Grocery, Manners & Showbuzz!

Gentlemen, when you're wives/girlfriends ask you to do the grocery - be a sweetheart all throughout, will you?  Don't sulk and no ...

Gentlemen, when you're wives/girlfriends ask you to do the grocery - be a sweetheart all throughout, will you?  Don't sulk and no pouting please, like hello?

There is this "gentleman" in the grocery store where he seems to not hide his displeasure over whatever and throws his adult tantrum in the store.  I guess that's what it is but his indifference to the world on that moment is obvious, a lesson or two has to be told for my little gentleman and all the others out there.  Listen, this sharing might be familiar to your experiences as well.

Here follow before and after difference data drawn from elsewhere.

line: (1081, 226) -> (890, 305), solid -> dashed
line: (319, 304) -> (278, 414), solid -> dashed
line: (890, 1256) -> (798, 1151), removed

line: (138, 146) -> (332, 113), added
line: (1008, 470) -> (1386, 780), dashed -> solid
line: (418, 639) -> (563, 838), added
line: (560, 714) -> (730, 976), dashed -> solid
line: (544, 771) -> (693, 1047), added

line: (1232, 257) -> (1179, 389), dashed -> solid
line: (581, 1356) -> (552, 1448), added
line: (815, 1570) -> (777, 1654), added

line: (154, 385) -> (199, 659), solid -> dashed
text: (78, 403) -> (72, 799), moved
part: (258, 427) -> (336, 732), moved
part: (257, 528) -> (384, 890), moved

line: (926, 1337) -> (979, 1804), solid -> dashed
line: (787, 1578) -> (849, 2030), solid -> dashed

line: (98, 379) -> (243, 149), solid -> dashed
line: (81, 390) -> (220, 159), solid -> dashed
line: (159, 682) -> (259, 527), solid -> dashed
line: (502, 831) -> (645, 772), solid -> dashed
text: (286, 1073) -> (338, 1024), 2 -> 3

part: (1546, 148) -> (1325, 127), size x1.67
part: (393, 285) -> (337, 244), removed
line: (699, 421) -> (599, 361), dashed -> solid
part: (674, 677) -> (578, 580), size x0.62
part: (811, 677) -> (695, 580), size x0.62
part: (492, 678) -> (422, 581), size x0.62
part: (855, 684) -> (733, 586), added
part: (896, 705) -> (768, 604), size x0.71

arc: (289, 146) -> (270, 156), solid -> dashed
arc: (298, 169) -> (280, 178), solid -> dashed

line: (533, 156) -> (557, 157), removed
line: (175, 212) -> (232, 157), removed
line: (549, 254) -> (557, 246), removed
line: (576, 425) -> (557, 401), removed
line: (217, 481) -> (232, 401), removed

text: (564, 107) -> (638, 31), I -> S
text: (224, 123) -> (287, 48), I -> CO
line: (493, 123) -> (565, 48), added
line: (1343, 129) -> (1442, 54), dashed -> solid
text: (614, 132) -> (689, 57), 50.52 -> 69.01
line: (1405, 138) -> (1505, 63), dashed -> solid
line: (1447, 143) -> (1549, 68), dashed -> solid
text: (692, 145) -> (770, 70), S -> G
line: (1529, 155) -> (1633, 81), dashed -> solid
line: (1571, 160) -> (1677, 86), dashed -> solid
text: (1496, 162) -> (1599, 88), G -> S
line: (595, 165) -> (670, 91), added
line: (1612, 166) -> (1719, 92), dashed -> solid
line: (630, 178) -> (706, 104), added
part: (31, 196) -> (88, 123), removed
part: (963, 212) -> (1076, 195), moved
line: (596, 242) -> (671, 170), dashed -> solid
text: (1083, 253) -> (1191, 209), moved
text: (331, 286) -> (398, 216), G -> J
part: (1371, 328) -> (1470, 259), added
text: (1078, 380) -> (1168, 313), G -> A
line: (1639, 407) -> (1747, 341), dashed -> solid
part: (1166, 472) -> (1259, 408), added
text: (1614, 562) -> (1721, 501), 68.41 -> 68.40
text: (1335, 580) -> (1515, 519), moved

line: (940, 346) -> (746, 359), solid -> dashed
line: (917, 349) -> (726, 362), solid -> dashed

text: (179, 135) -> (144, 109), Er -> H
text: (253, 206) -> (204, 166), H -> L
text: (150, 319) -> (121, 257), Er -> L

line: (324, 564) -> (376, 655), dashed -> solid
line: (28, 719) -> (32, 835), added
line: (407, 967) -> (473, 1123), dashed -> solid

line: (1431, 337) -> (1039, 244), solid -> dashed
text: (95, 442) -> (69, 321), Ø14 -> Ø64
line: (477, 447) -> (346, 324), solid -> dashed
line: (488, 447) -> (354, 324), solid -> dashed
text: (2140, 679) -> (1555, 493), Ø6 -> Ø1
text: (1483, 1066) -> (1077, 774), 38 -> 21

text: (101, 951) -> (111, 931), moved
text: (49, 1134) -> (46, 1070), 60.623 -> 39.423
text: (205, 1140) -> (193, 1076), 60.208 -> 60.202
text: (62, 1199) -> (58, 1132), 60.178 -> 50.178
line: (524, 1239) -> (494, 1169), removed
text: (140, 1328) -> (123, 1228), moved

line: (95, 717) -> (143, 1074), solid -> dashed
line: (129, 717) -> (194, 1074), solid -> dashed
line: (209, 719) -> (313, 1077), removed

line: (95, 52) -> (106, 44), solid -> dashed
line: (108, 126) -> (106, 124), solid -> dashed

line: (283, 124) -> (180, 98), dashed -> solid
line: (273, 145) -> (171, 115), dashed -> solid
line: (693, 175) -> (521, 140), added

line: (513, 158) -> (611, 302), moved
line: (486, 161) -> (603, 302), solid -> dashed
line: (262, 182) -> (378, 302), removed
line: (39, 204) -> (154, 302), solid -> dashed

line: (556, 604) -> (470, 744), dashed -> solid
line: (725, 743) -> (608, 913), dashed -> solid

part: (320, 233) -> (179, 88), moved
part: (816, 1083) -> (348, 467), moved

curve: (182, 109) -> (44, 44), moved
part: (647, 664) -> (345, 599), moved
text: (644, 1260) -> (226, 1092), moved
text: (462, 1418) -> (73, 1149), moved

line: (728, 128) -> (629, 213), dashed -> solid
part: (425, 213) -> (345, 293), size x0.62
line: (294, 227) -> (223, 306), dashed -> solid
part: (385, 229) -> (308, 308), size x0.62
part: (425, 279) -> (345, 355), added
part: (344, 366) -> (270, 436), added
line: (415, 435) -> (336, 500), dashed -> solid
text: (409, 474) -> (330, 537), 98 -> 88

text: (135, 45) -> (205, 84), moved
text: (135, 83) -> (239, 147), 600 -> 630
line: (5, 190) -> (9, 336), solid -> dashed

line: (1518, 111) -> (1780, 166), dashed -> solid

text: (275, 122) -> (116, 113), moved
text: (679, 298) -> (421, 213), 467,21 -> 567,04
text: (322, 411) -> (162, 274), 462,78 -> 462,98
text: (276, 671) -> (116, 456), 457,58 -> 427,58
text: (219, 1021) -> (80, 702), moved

We ran out of baon sa school and other kitchen supplies so my little one and I had a quick trip to the nearest grocery store one Sunday afternoonWhile in queue for the cashier, I was partially aware of a situation behind us.   My pushcart was the last in lane 7 until a woman followed after and leaves her cart to go some aisle near lane 7.  I was busy browsing a magazine from a rack near the cashier while my little boy looks on to just anywhere as he was riding on the pushcart.  He was the direct observer to the situation so to speak. 

Another cart was pushed behind me, a little thud on my back followed by a male voice saying sorry but it didn’t bother me to where my attention really was at that moment.  Why? It’s because I’m browsing some gossip magazines. SShhh.  Lol!

Someone was rearranging some utility carts. I’m still not looking, only guessing from the sounds of it.  Then the woman who left her cart behind me came back.  She looked questionably for the switching arrangement and voiced her thoughts to the man who caused it behind me.   With a hard expression on his face and a cold irritated tone on his voice, the guy denied and affirmed he was there first. Ah, the nerve!  At this point, I was back in the present after momentarily lost in show business! Haha! And I’m not just back, but I’m supposed to be involved!  Apparently my role would be valuable to resolve their disagreement.  Where was I, actually?   

Now the quick trip to the grocery store has proven to be more entertaining than necessary!

My instinct told me to stay out of their instant dispute.   Hey I’m not there to witness, was I?  Well, bad me but I’ve not gathered my rightful thoughts yet so I made the face of dunno - sorry puppy look.  Whatever! I’m just not in their zone yet.  At the same time, I was hoping that the guy would just say sorry to her and correct what he did wrong.  After all, I’ve given him the opportunity, right? But no! He has proven himself to be a liar, and willing to stay there until my little gentleman busted him! Tadadadan…

In the absence of my pair of eyes looking their way, the boy replied to the woman who asked him what really happened. A question was something like this, “Baby, sino talagang nauna dito sa line?” Oh-em-gee! Why can’t they just resolve it on their own? My little observer told them what he had seen. I’m a little nervous though of how the guy would react because sometimes people tend to get crazy.  Luckily, the guy gave up and took his truthful queue and everything is in order after. Oh boy, why didn’t I speak up in the first place!

Where was I in between the before and after the resolution? On my own trance, over this magazine.  Silly but this caught my flighty attention and took over my Sunday read time. Hehe

Boys and their toys! Not a fan of him but I’m more interested on the side boxes.

Craze to latest Coco Martin's teleserye is on! My little boy is one of his fans.  Glued to the tube every weekday airing night of Juan dela Cruz and not scared of the aswang enemies at all.  The actor has really established his followers, I may say. 

And there’s Mikay, Gino and Jao story, too! Kilig moments.  Plus a glimpse of some new Barretos. 

Whoa, Dingdong's collections are impressive.  Mr. Dantes is a hunk, in fairness.

But here’s the real thought.  Guys, please don’t parade your boorish act over a trivial, no thoughts required, chore! I do recognize that men in general like to do their shopping literally, like throwing everything on the basket on what’s on their list, and then go straight to the counter and pay.  No sideline of checking which stuff is better, or what’s new, or the latest in showbiz from the magazines! Haha! But man, don’t forget your manners, will you? I’m particularly wouldn’t want to witness any of my male friends here in the situation I’ve just told.

And I did recognize my boy’s honest account, highlighting honesty and good manners while downplaying my quack denial and don’t get me in the loop crap!  Well, you’ve got to grab a copy of this magazine and tell me if it brought you on another plain also. 

Stay cool always.  And tell me what your buzz radar got there.  J  Have a light moment!